→ **WORK INSTRUCTIONS**
A - Answer these questions using the passage on the human soul:
(i) What does matter precede in point of time?
(ii) What produces the species of flesh?
(iii) In adulterers, what is evil?
B - In the passage on the human soul, reproduce word for word the part starting at "For even if" and ending at "with the form.".
C - List every objection that the passage on the human soul refers to by its number in order.

→ **DOCUMENT TEXT**

------------------------------------

On the other hand, the sensitive soul in a man, through having besides the sensitive nature
and intellective power and consequence of which it follows
that it is raised above the body, both in being and in operation,
is neither generated through the generation of the body,
nor perishes through the body's corruption.
Hence, the different manner of origin in the aforesaid souls
is not on the part of the sensitive faculty
whence the generic nature is taken,
but on the part of the intellective faculty,
whence the specific difference is derived.
Therefore we can conclude a difference not of genus but only of species.
When it is objected in the second place that the thing conceived is an animal before a man,
this does not prove that the rational soul is transmitted together with the seaman.
Because the sensitive soul whereby it was an animal does not remain,
but is succeeded by a soul that is both sensitive and intellective,
whereby it is at the same time both animal and man, as explained above.
The statement in the third objection,
that the actions of different agents do not terminate in one thing made,
must be understood as referring to different agents
of which one is not ordered to the other.
For if they be ordered the one to the other,
they must have one effect.
For the first active cause,
acts on the effect of the secondary active cause
more intimately than does the secondary cause.
Hence we find that an effect produced by a principal agent
through an instrument is more properly ascribed
to the principal agent than to the instrument.
Now it happens sometimes
that the action of the principal agent
attains to something in the effect produced,
to which the action of the instrument does not attain.
Thus, the vegetative power produces the species of flesh,
which the heat of fire, that is, its instrument, cannot produce,
although it acts dispositively thereto by dissolving and consuming.
Since then, every active force of nature is compared to God as an instrument
is compared to the first and principal agent,
nothing hinders the action of nature,
in one and the same subject generated which is a man,
from terminating in a part of man
and not in the whole which is the effect of God's action.
Accordingly, the human body is fashioned
at the same time both by the power of God as the principal and first agent
and by the power of the semen as secondary agent.
But God's action produces the human soul, which the seminal power cannot produce, but to which it disposes.
Hence the reply to the fourth objection is clear, because a man begets his like in species,
insofar as the seminal virtue in him operates dispositively towards the ultimate form
whence man derives his species.
that God should cooperate with adulterers in the action of nature involves no contradiction,
for it is not the nature but the will that is evil in adulterers,
and the action which proceeds from their seminal virtue is natural and not voluntary.
Wherefore, it is not unreasonable that God cooperate in their action by giving it its ultimate perfection.
As to the sixth objection, it is clear that the conclusion does not necessarily follow.
For even if we grant that man's body is fashioned before the soul is created, or vice versa,
it does not follow that the self-same man precedes himself.
Since a man is not his body nor his soul,
but it follows that some part of him precedes the other.
In this there is nothing unreasonable because matter precedes form in point of time.
Matter, that is to say, considered as being in potentiality to form,
but not as actually perfected by a form, for as such it is simultaneous with the form.
Accordingly, the human body considered as in potentiality to the soul
and as not yet having a soul
precedes the soul in point of time.
But then it is human,
not actually, but only potentially.
On the other hand,
when it is a human actually
as being perfected by the human soul,
it neither precedes nor follows the soul,
but is simultaneous with it.

------------------------------------

→ **SUPPLIED INFORMATION**
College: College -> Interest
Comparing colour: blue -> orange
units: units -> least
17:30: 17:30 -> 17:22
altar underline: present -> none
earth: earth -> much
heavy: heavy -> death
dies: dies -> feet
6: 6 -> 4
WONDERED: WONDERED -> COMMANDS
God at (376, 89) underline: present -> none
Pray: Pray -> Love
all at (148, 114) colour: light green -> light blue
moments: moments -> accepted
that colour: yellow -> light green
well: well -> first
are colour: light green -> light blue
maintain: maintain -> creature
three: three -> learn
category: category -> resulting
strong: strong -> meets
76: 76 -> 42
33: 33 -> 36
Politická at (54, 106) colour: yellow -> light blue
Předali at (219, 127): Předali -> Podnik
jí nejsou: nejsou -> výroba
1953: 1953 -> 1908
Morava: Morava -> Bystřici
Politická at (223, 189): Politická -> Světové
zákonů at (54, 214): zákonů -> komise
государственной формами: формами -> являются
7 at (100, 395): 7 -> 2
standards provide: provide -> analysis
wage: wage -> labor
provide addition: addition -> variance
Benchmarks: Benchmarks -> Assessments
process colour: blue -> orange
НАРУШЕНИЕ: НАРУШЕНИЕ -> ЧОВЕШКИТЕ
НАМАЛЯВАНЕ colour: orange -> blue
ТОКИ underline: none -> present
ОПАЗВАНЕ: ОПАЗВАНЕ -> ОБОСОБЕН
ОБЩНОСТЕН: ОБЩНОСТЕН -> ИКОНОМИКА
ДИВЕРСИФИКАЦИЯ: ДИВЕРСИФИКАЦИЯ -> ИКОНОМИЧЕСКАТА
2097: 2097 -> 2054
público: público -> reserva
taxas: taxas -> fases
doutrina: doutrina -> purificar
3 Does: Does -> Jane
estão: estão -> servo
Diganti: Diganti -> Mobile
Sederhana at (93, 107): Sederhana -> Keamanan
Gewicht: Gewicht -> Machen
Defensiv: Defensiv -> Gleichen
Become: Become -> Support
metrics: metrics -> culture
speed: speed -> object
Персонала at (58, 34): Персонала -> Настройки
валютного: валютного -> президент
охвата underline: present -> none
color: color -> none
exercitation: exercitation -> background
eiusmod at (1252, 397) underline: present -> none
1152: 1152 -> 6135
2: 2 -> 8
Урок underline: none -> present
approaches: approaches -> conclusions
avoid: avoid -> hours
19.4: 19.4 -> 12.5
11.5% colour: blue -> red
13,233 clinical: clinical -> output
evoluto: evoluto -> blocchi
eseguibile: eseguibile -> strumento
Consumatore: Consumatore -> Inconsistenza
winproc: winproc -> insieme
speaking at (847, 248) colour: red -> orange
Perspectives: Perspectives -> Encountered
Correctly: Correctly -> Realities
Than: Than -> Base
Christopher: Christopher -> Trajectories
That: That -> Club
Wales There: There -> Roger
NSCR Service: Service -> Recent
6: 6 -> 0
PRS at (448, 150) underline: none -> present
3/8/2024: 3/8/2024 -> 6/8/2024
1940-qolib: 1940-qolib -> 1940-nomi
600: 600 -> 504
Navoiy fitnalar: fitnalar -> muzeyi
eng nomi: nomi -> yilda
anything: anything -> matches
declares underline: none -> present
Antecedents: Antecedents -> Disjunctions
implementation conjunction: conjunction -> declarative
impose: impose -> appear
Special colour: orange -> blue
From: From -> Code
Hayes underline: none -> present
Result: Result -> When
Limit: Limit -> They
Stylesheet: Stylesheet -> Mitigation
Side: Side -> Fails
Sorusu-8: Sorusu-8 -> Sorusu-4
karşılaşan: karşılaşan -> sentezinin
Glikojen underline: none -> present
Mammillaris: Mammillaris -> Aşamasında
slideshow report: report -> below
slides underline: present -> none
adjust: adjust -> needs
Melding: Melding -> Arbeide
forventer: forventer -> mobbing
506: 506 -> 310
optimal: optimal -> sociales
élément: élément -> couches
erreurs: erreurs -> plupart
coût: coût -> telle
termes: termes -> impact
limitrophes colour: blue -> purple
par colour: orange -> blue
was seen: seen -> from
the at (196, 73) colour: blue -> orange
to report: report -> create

------------------------------------

→ **ANSWERS**
A -
(i) Form.
(ii) The vegetative power.
(iii) The will, not the nature.

B -
For even if we grant that man's body is fashioned before the soul is created, or vice versa,
it does not follow that the self-same man precedes himself.
Since a man is not his body nor his soul,
but it follows that some part of him precedes the other.
In this there is nothing unreasonable because matter precedes form in point of time.
Matter, that is to say, considered as being in potentiality to form,
but not as actually perfected by a form, for as such it is simultaneous with the form.

C - Second, third, fourth, sixth